For information on tbb::concurrent_priority_queue check out the blog post. First of all, it's not all that "concurrent" at all. It uses mutual exclusion, it uses blocking, and in the end at most 1 thread does useful work at any given moment in time. There are nice pictures in the blog that show that it does not scale.
I think there are some ways to improve the implementation (and most likely TBB developers do not consider the first implementation as a final destination point). For example, producers do not actually need to wait (block) for the operation to complete, the only source of failure is a memory allocation error, so a producer can ensure there is enough space reserved in the queue, and immediately return once he offloaded the operation.

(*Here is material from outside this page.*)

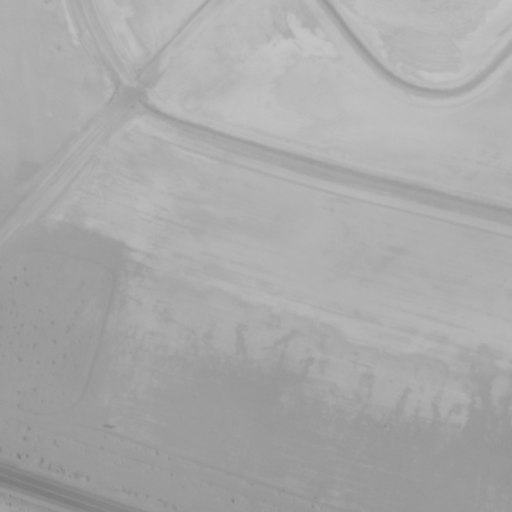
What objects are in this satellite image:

Another possible improvement is to increase batching. Namely, if a "handler" thread notices more work when he is about to retire, he can process more work up to to some predefined limit, I think it will improve locality somehow.

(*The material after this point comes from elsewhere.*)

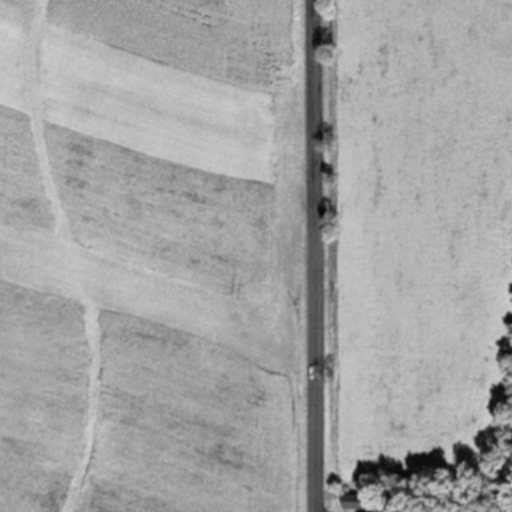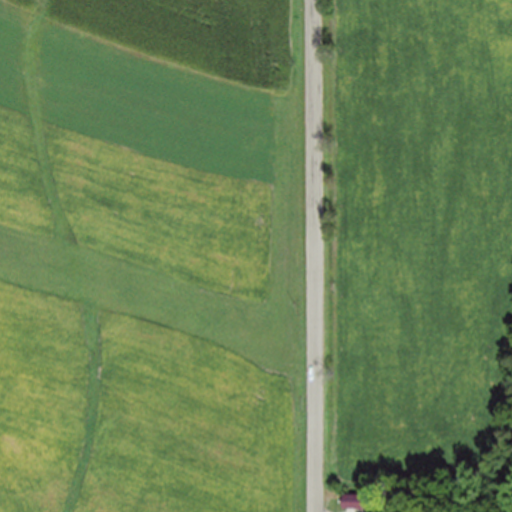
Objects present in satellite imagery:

Hey, here I assume that you have skimmed through the implementation. Don't get upset if you don't, I believe it's not a way to go anyway.
Another potential route to go is concurrent ordered skip-lists. Skip-lists are randomized, so no need for global repair/rebalance operations that are required for heaps/trees. Enqueues are naturally distributed (=scalable) over the whole skip-list; however dequeue operations are all happen at list head (=!scalable) (can be made lockfree, though, but that's not a panacea). A possible improvement for skip-list based CPQ would be to embed a concurrent queue into each list node; the queue will contain elements with equal priority. So, for example, if a head node contains a queue with, say, 10 element, 9 subsequent CPQ dequeue operations will just pop an element from the queue (no need to do anything with skip-list itself). I would consider such design as the best choice (from available choices, not quite good anyway) for general CPQ for now.
General priority queues inherently non-scalable because of claimed properties - all producers and consumers must achieve strong global consensus on what is the highest priority element. Fear such things like death in a concurrent environment. Rare CPQ achieves at least 2x speedup under load.
So, if one *really* needs a CPQ, I would suggest 3 approaches: either give up on total consistency (strong priorities), or use specialized CPQ design, or both.
By giving up on total consistency I mean a distributed design (on a par with the distributed work-stealing Cilk-like scheduler). That is, each thread has it's own CPQ, a thread enqueues and dequeues elements from the own queue, and if it is empty he tries to steal a high priority element (or a batch of elements) from another thread. Such design is naturally distributed (=scalable). However, of course, threads will work on not the globally highest priority elements. As to whether it is a problem for a particuar system or not depends.
By specialized CPQ design I mean the following. A lot of systems are Ok with only, say, 5 or even 3 priorities - low, normal, high. So, you can just setup 3 concurrent queues - one for each priority level, and threads will poll the queues starting from high prio queue to low prio queue (checking few empty high prio queues is not a big deal performance-wise). Such design allows a lot of flexibility. For example, if you have single-producer/single-consumer (SPSC) scenario you can setup SPSC queues (which are a way faster and more scalable that general MPMC queues) (similarly for multi-producer/single-consumer and single-producer/multi-consumer scenarios). Or you can use array-based queues, or linked-list based queues, or whatever queues are the most suitable for you in a particular situation.
Or, you are able to prevent starvation of low prio elements, that is, if there is a constant flow of high and normal prio elements, you still may want to process some low prio elements in between (it's a good idea for most systems, your OS definitely does this for threads). Separate queues allow you to do this, while monolithic CPQ does not.
Moreover, if you have priorities (-inf..+inf) but expect to handle elements with priorities -1, 0, +1 most of the time, you can setup 3 concurrent queues for -1, 0, +1 and 2 CPQs for (-inf..-1) and (+1..+inf) (which are expected to be mostly idle).
As I've said, you can combine both approaches - a distributed setup of quantized queues.
I believe it's the way to go. By the way, most modern OS employ exactly such a design for thread scheduling not without a reason. Don't expect spicing up your system with a magical general "concurrent" priority queue to fix all your problems.